We need look no further than Brazil or Turkey or Egypt to see what the Pentagon and its spy agency, NSA, might fear. In these countries, smoldering discontent over the political system being unresponsive to the needs of the general public combined with faltering economic growth to generate weeks of massive street demonstrations. In Greece, and to a lesser extent in Spain, austerity measures imposed by financial institutions triggered recurring street protests. The generals also understand, from watching these movements and tracking the genesis of the Occupy Movement, that these things happen very fast.
It is not implausible that concerns about political disorder are an element in the cluster of reasons for developing a robust surveillance operation. An operation capable, with the flip of a few definitional switches, of launching massive and detailed spying expeditions against American citizens with no prior history of political disobedience.
While we can and will speak out against NSA surveillance and against Pentagon planning for troop deployments in the United States, I would argue that we should also be thinking about the nature and meaning of the next round of citizen unrest. If Pentagon planners and analysts raise the specter of unhappy citizens expressing their anger and alienation in the streets, then we owe it to ourselves and the future to put a little thought into how we should prepare for those types of events.
What we do know
We know that, in the event of large scale political disorder, DSA and its membership will not jump into the fray with destructive fantasies about armed revolution.
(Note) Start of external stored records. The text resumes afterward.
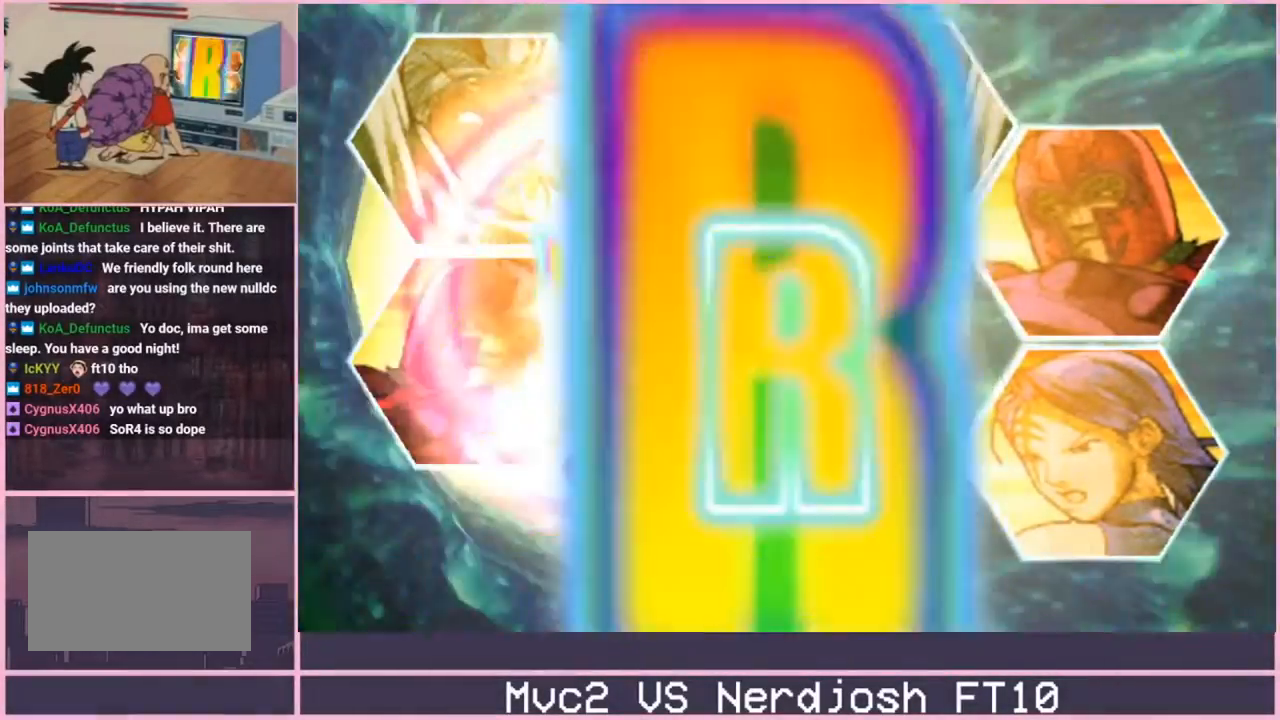
{"buttons": ["R1"], "left_stick": "center", "events": []}
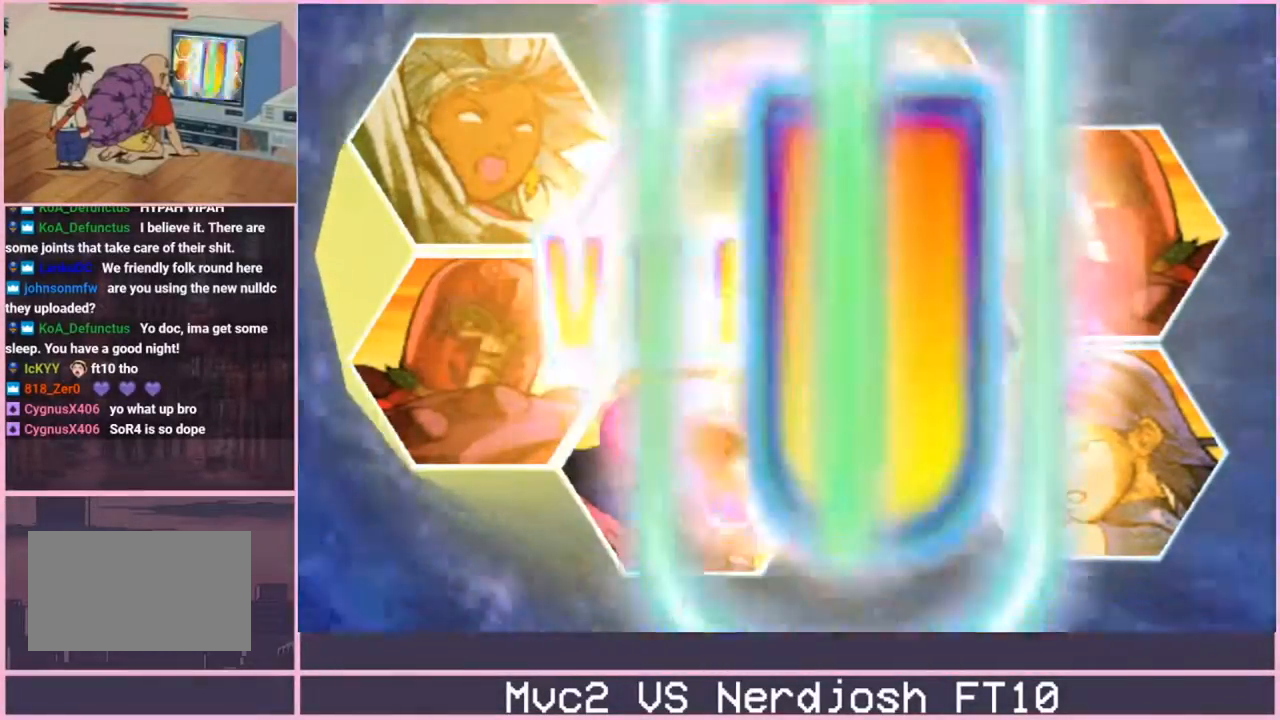
{"buttons": ["R1"], "left_stick": "center", "events": []}
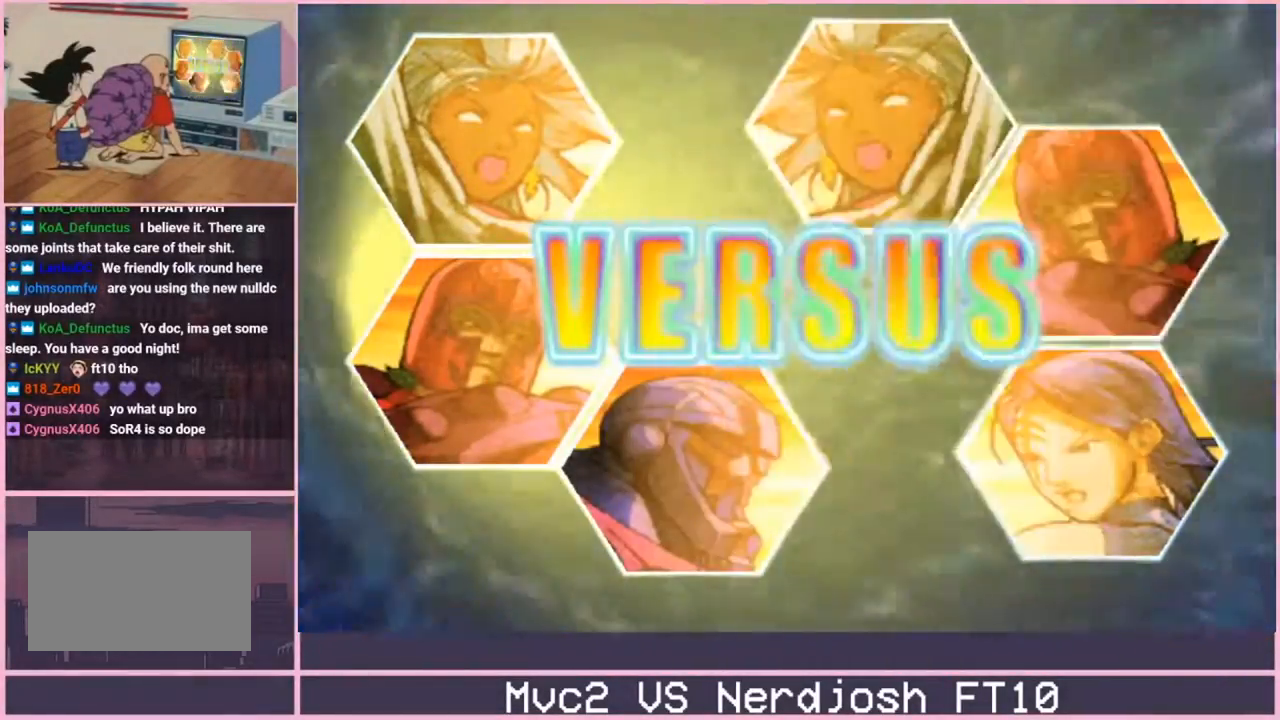
{"buttons": ["R1"], "left_stick": "center", "events": []}
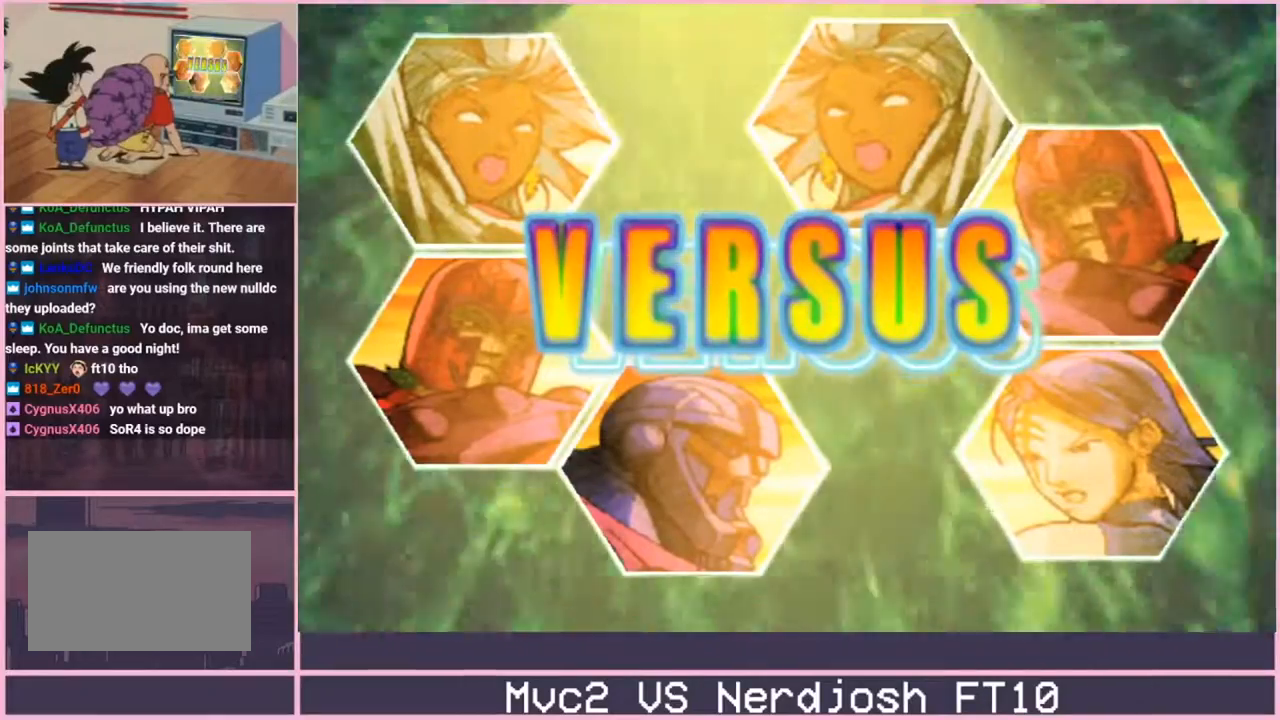
{"buttons": ["R1"], "left_stick": "center", "events": []}
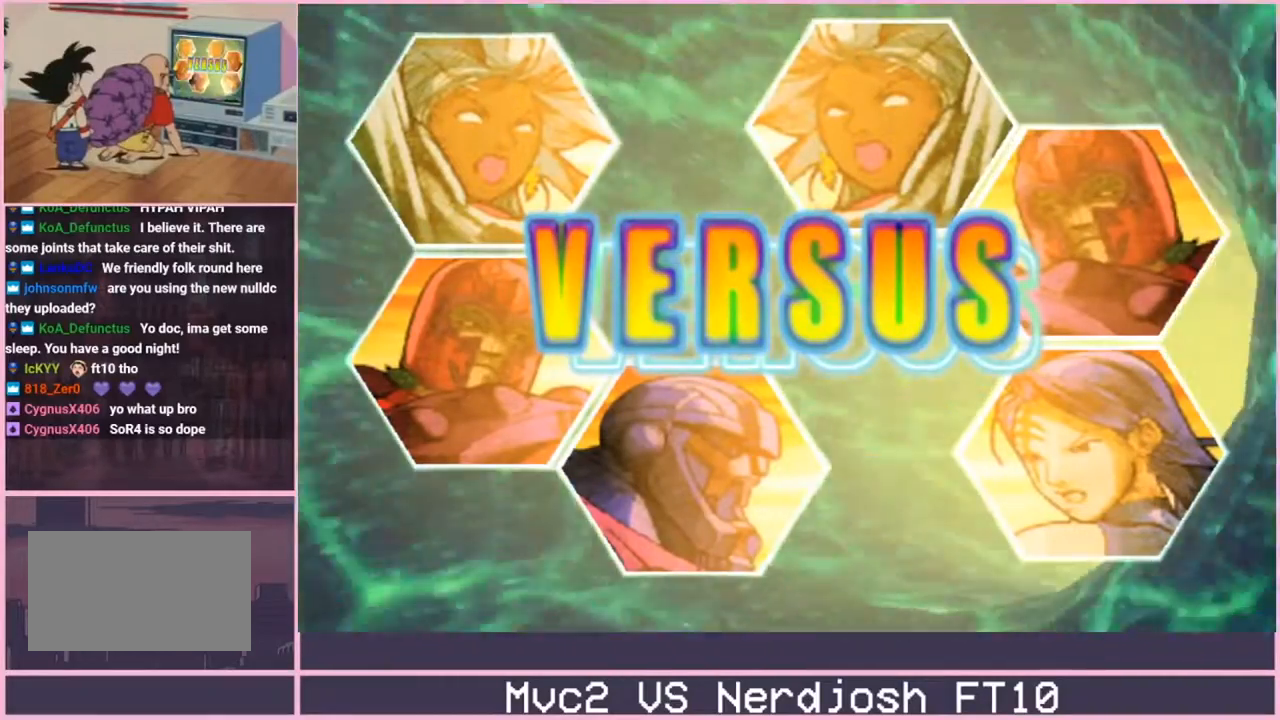
{"buttons": ["R1"], "left_stick": "center", "events": []}
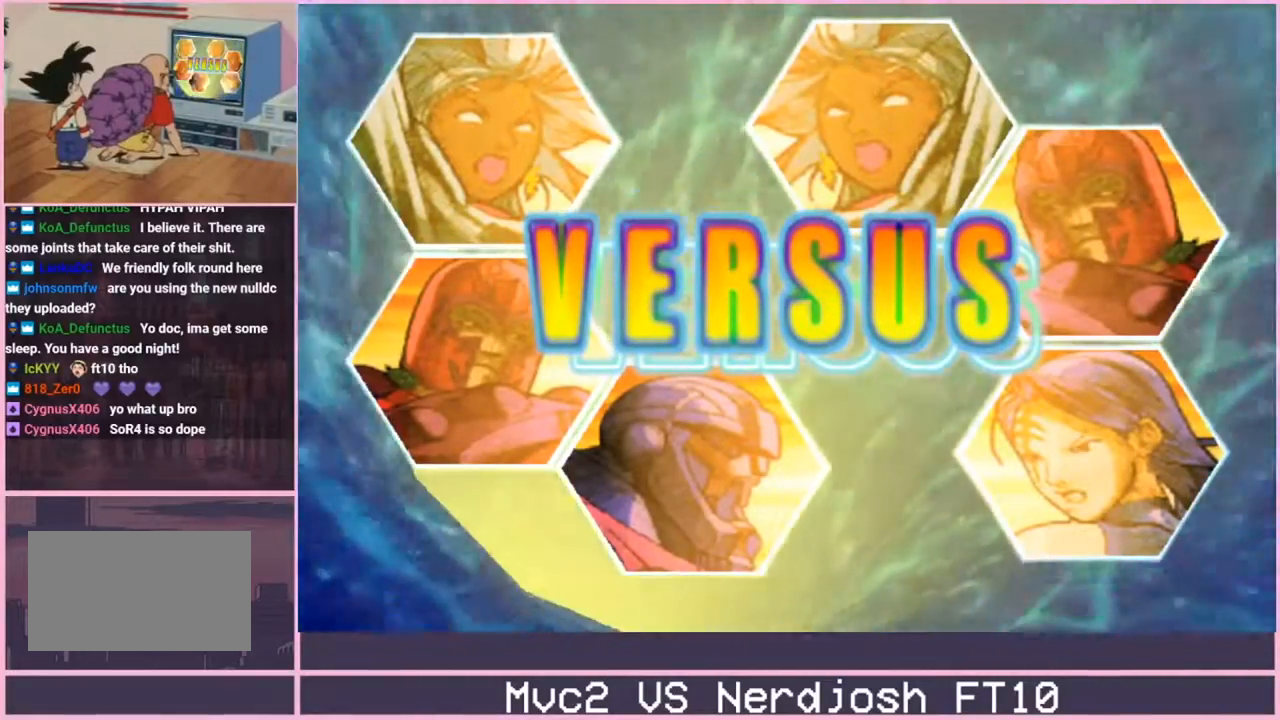
{"buttons": ["R1"], "left_stick": "center", "events": []}
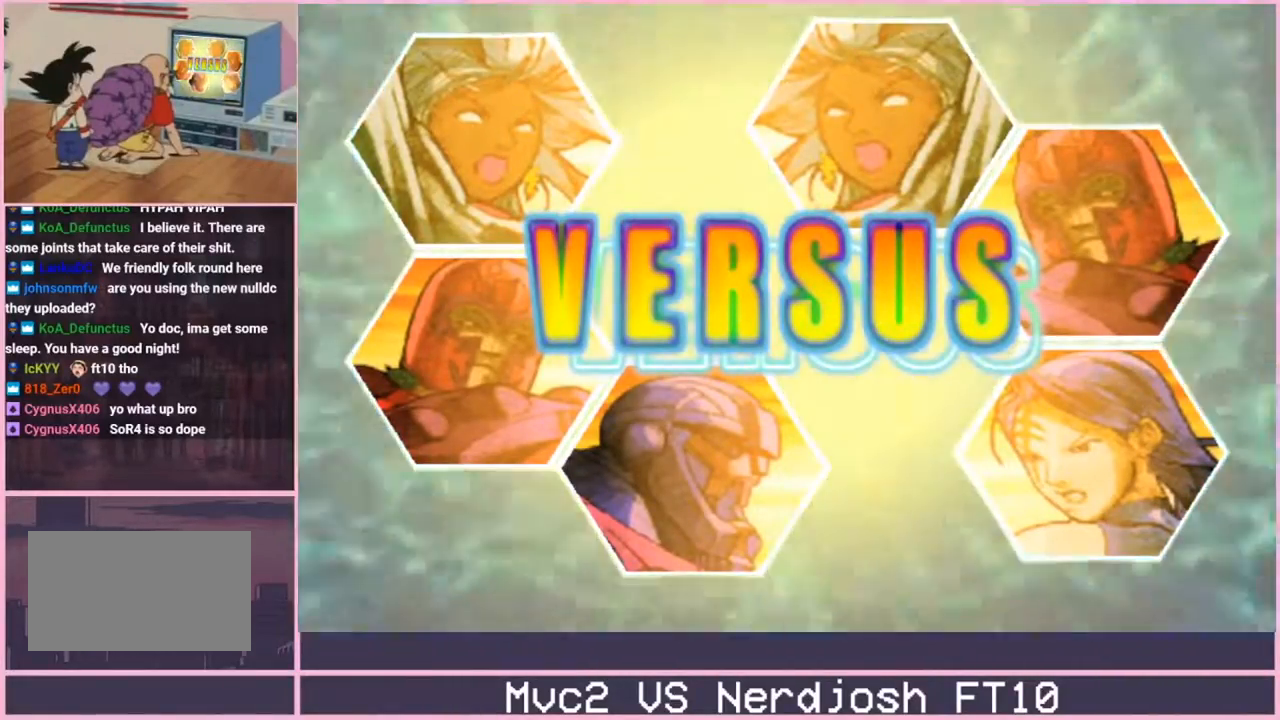
{"buttons": ["R1"], "left_stick": "center", "events": []}
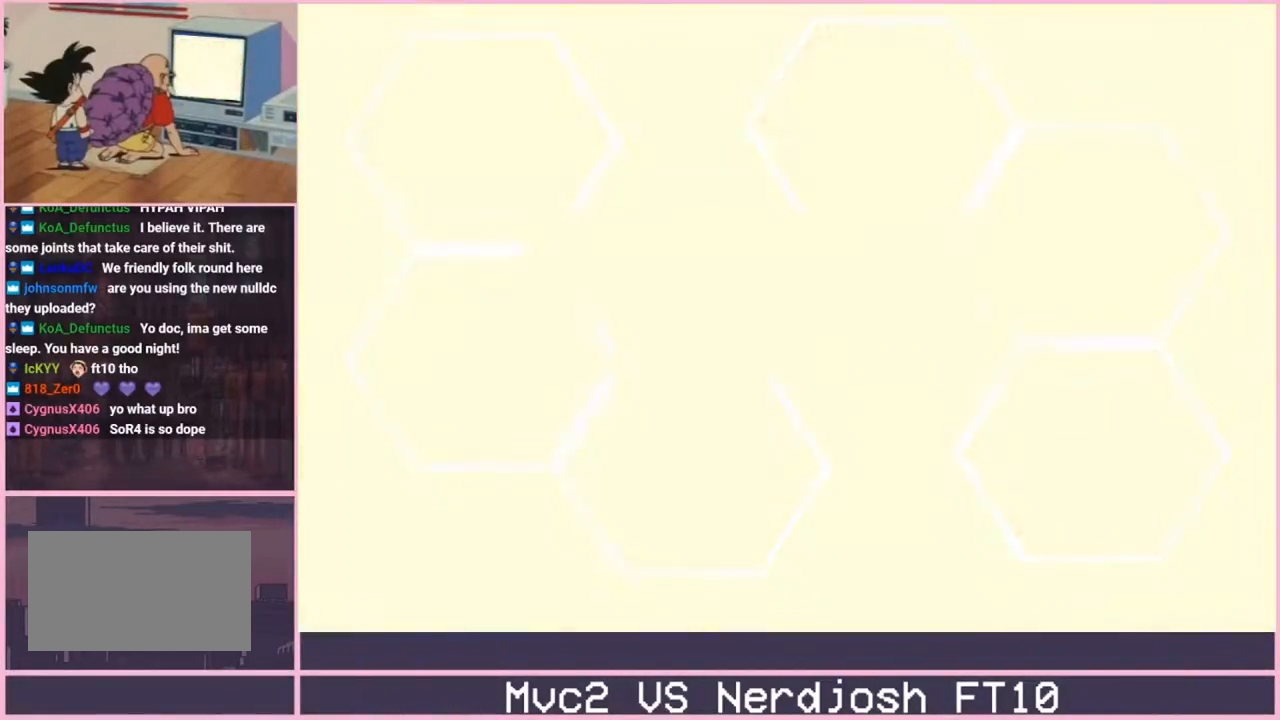
{"buttons": ["R1"], "left_stick": "center", "events": []}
DSA is built upon a realization that non-violent political change is the only way to create a better society.
We also know from the lessons of Occupy that DSA and its membership will be able to provide grassroots leaders and active participants with thoughtful information about the nature of our economy and our political system, and an appreciation for the contributions of millions of working people of every ethnic, racial, and gender group to our collective history.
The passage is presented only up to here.